What to produce: Copy each of the items below word for word, omitting the pictures.

——

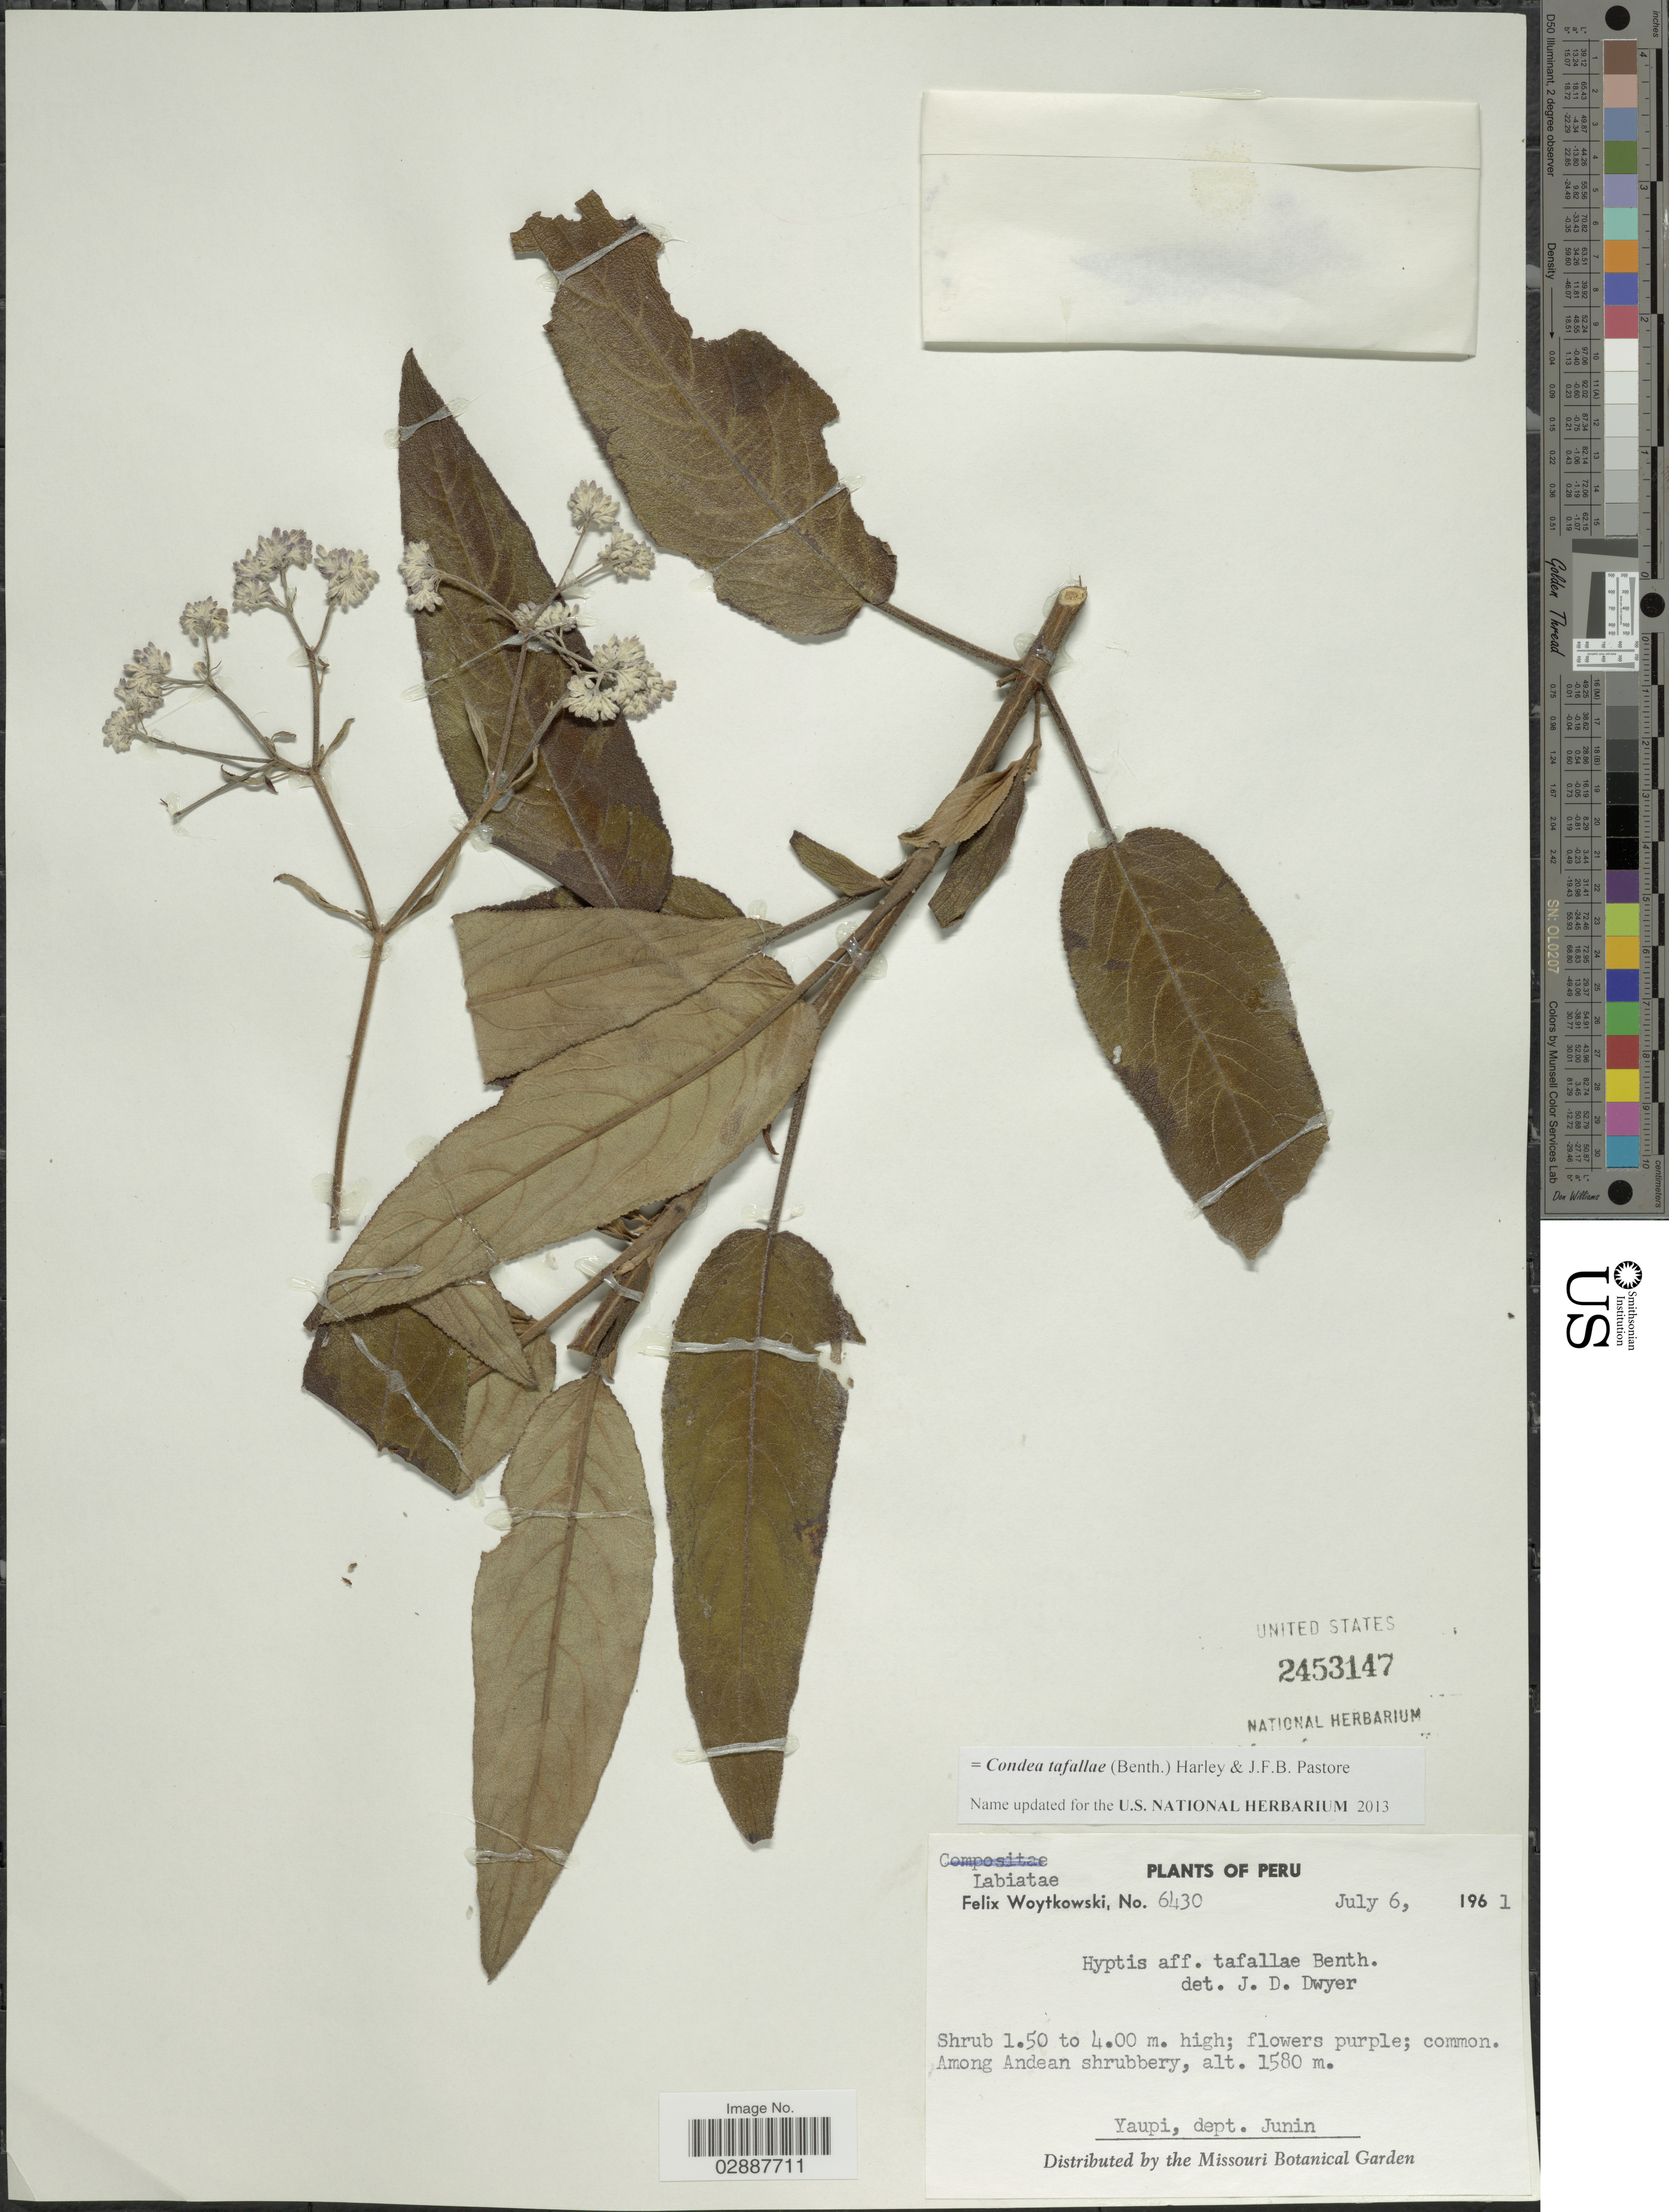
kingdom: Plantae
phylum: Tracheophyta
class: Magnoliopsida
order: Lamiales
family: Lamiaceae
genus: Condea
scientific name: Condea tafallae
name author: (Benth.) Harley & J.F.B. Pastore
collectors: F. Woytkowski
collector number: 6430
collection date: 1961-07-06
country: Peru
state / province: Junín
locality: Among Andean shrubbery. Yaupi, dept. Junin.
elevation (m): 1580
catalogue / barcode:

——

Response to the exercise:
kingdom: Plantae
phylum: Tracheophyta
class: Magnoliopsida
order: Lamiales
family: Lamiaceae
genus: Condea
scientific name: Condea tafallae
name author: (Benth.) Harley & J.F.B. Pastore
collectors: F. Woytkowski
collector number: 6430
collection date: 1961-07-06
country: Peru
state / province: Junín
locality: Among Andean shrubbery. Yaupi, dept. Junin.
elevation (m): 1580
catalogue / barcode:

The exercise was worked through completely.